Sender: Nieve Nielson,
Subject: .400 in Baseball
Who is asking: Student
Level: Secondary
Question:
I have several questions to ask about the probability of getting a .400 in baseball:
 What is the probability of a baseball player hitting a .400 in one game, considering that the hitter is up to bat four times?
 What is the probability of a baseball player hitting a .400 in a season, considering that there are 100 games in a season? With the first two questions in mind:
 Considering that baseball has been around for about 100 years, about how many people should hit .400 inthat time?
Hi Nieve,
This is a sore point with me. My favorite players are reliable hitters, but
the big money goes to home run hitters (who generally strike out when a
single is most needed).

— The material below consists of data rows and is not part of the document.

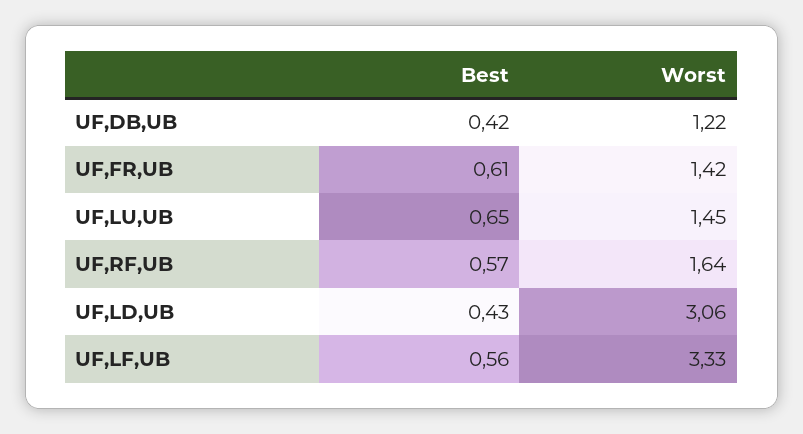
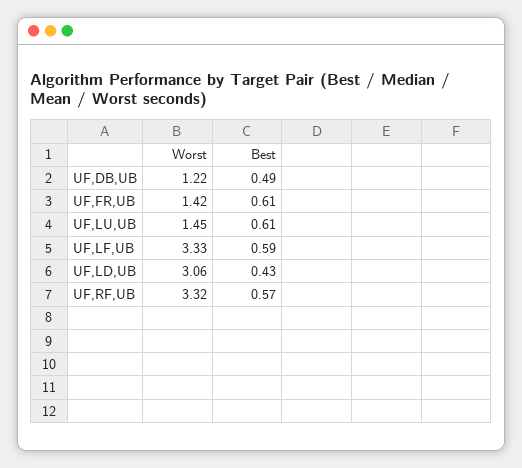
  {
    "Best": {
-     "UF,DB,UB": 0.42,
+     "UF,DB,UB": 0.49,
      "UF,FR,UB": 0.61,
-     "UF,LU,UB": 0.65,
+     "UF,LU,UB": 0.61,
      "UF,RF,UB": 0.57,
      "UF,LD,UB": 0.43,
-     "UF,LF,UB": 0.56
+     "UF,LF,UB": 0.59
    },
    "Worst": {
      "UF,DB,UB": 1.22,
      "UF,FR,UB": 1.42,
      "UF,LU,UB": 1.45,
-     "UF,RF,UB": 1.64,
+     "UF,RF,UB": 3.32,
      "UF,LD,UB": 3.06,
      "UF,LF,UB": 3.33
    }
  }

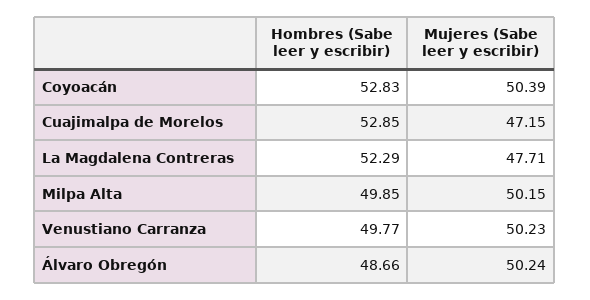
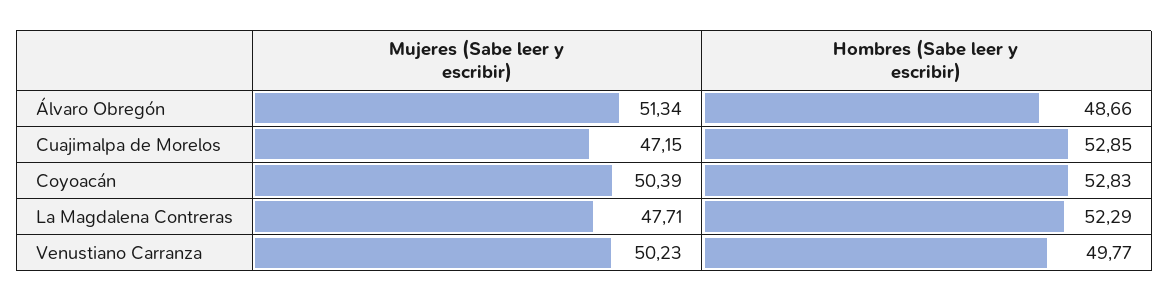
  {
    "Hombres (Sabe leer y escribir)": {
      "Coyoacán": 52.83,
      "Cuajimalpa de Morelos": 52.85,
      "La Magdalena Contreras": 52.29,
-     "Milpa Alta": 49.85,
      "Venustiano Carranza": 49.77,
      "Álvaro Obregón": 48.66
    },
    "Mujeres (Sabe leer y escribir)": {
      "Coyoacán": 50.39,
      "Cuajimalpa de Morelos": 47.15,
      "La Magdalena Contreras": 47.71,
-     "Milpa Alta": 50.15,
      "Venustiano Carranza": 50.23,
-     "Álvaro Obregón": 50.24
+     "Álvaro Obregón": 51.34
    }
  }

It seems as if everybody wants to hit home runs.
For this or whatever other reason, experts believe that there might never
be another batter to hit .400 over an entire season, so the probability
will remain essentially 0 until attitudes change.
Comments.
 It doesn't make sense to ask what is the probability of hitting .400 in
one game  that depends on who the batter is and who the opposing pitcher
is, among lots of other factors. If you wish, you could go over the
statistics for the past season and count how many times a batter batted
over .400 in a single game and divide that by the total number of times a
person batted 4 or more times in a game. I would guess that most games
have a couple players with 2 or more hits.
 The last person to bat .400 in a season was Ted Williams in 1941. Ty
Cobb batted .400 lots of times (3 or 4, as I recall) for the Detroit Tigers
more than 90 years ago. An Encyclopedia of Baseball would provide the
correct details. Also, there are web pages with baseball statistics.